Roseville City Council amends mobile food vendor ordinance
Mobile food vendors seem to be all the rage, but for some Roseville business owners these vendors are causing the wrong kind of rage.
A few business owners in the historic district have asked the city to adopt stricter regulations in its Downtown Code governing open air and mobile food vendors. They say the presence of food trucks and food push carts has caused a drop in sales for brick and mortar businesses.
According to three business owners, a mobile food truck vendor has been setting up shop on Main Street in Old Town during peak weekend evening hours. There is also an approved hot dog vendor operating at the corner of Main and Lincoln streets on most weekends.
Roseville City Council unanimously approved amending the Downtown Code ordinance during Wednesday's meeting, which will expand the existing requirement of a 100-foot separation from an open air vendor and a permanent business that sells the same "item" to include "food and beverage item."

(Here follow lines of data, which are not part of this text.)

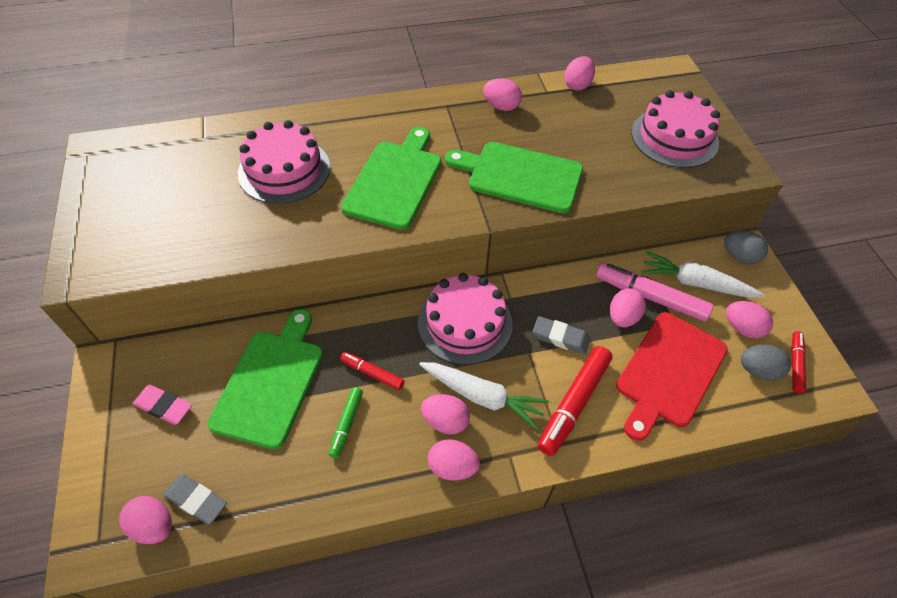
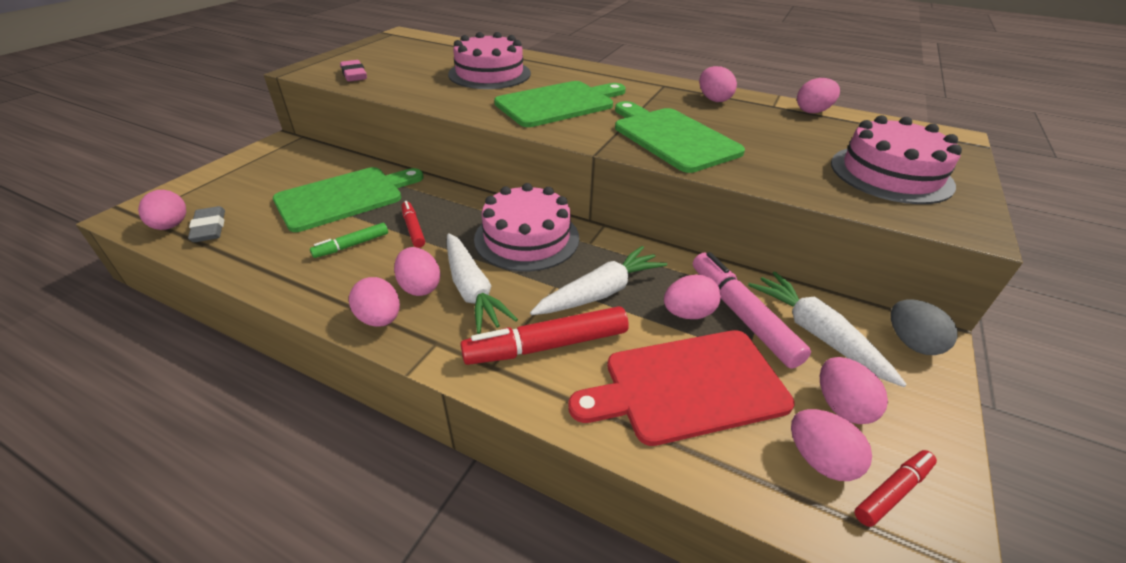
camera: 40 degrees right, 15 degrees down
pink eraser [133,384,192,425] -> pink eraser moved to [340,60,367,82]
grey eraser [533,316,590,354] -> white carrot [530,246,667,315]
grey egg [741,344,791,381] -> pink egg [791,409,872,481]

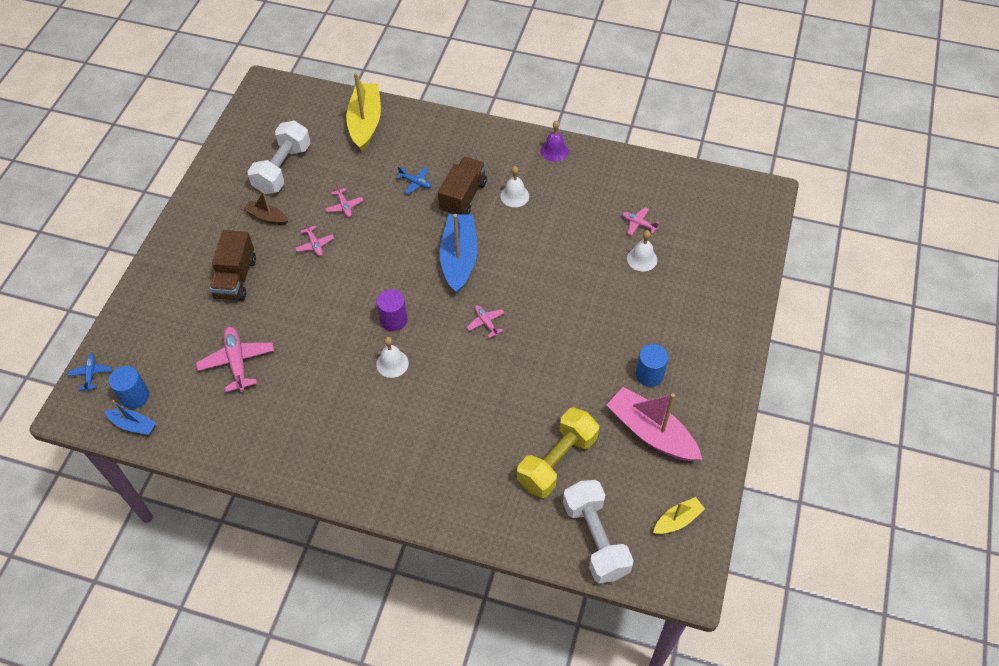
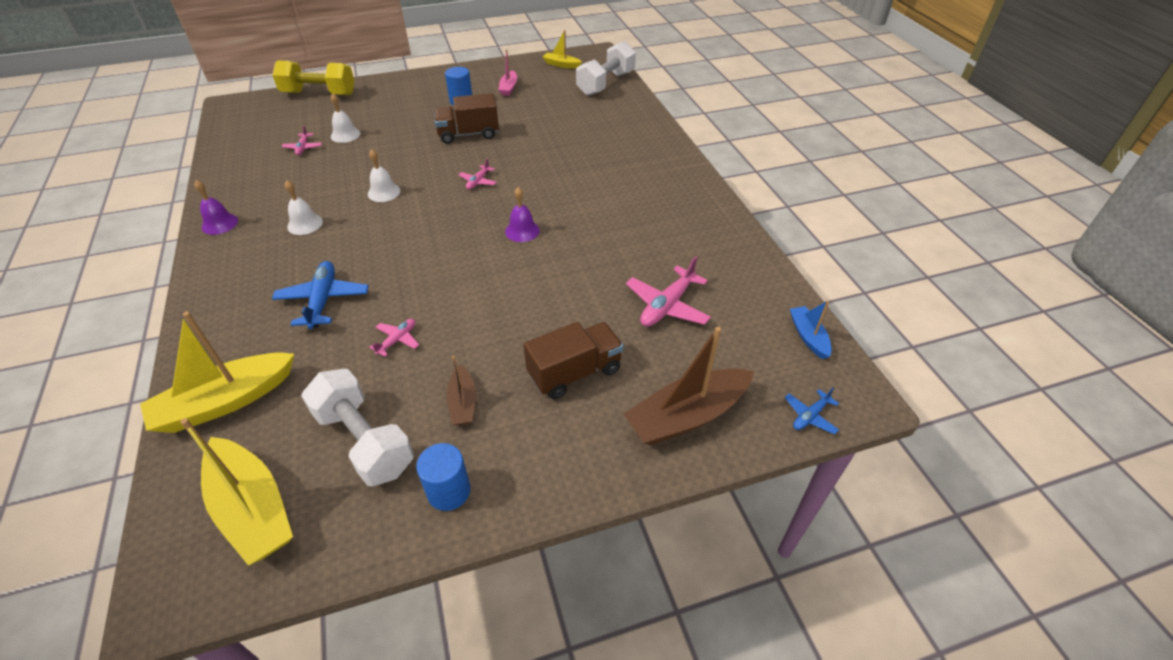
camera: 125 degrees left, 10 degrees down
blue cylinder [109,366,149,409] -> blue cylinder moved to [416,443,471,511]
white dumbbell [248,120,311,194] -> white dumbbell turned 60 degrees clockwise [301,369,414,486]
pink plane [296,222,334,256] -> none
purple cylinder [376,289,407,331] -> purple bell [505,187,540,242]
white bell [376,337,409,378] -> white bell moved to [368,149,400,202]
blue plane [396,167,431,194] -> blue plane [272,261,369,329], size x1.82
brown truck [438,157,487,215] -> brown truck moved to [434,93,499,144]
blue boat [440,214,477,293] -> none
yellow dumbbell [517,408,599,498] -> yellow dumbbell moved to [272,60,354,95]
pink boat [606,387,702,461] -> pink boat [499,49,517,96], size x0.52
none -> yellow boat [180,418,293,566]
none -> brown boat [624,327,754,445]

The ordinance also states they cannot locate within 200 feet of another vendor. Mobile food vendors are required to have a city business license to operate.
Mobile food trucks will not be affected by these changes. Per the California Vehicle Code, local jurisdictions can only impose regulations on mobile food trucks when there's a public safety concern, said Wayne Wiley, associate planner for the city.
Scott Alvord, president of the Downtown Roseville Merchants Association, told the Press Tribune before the council vote that he hasn't been approached by any business owners with these concerns.
"I'd be surprised that merchants would be against their presence in the downtown because most of these gourmet food trucks have such a crazy, fanatical following of people that they bring a crowd with them wherever they go," Alvord said. "These followers often enjoy wandering in and out of nearby businesses."
He said the problem likely occurs when a food vendor selling pizza, for instance, parks outside a pizza parlor. This dilemma needs to be addressed, he said.
"We definitely don't want to hurt our local businesses, but we need to consider that these trucks are quite a fad right now and they will bring new shoppers to the areas in which they come," Alvord said.
In a November letter to Roseville City Council, Teri Merryweather and Kathy Garner of Smokin Hot Dog on Lincoln Street complained of how open air vendors and food trucks are affecting their business.
On two Saturday evenings in October, when a mobile food vendor was present, the hot dog eatery brought in less than $100 each night, instead of the usual $250 to $300, according to the letter.
"We are a brick and (mortar) business, paying taxes, rent, utilities and we are not breezing in taking away an established business's customers and breezing out," they wrote. "We choose to be here for the long haul. Now it is apparent that this might not be our reality."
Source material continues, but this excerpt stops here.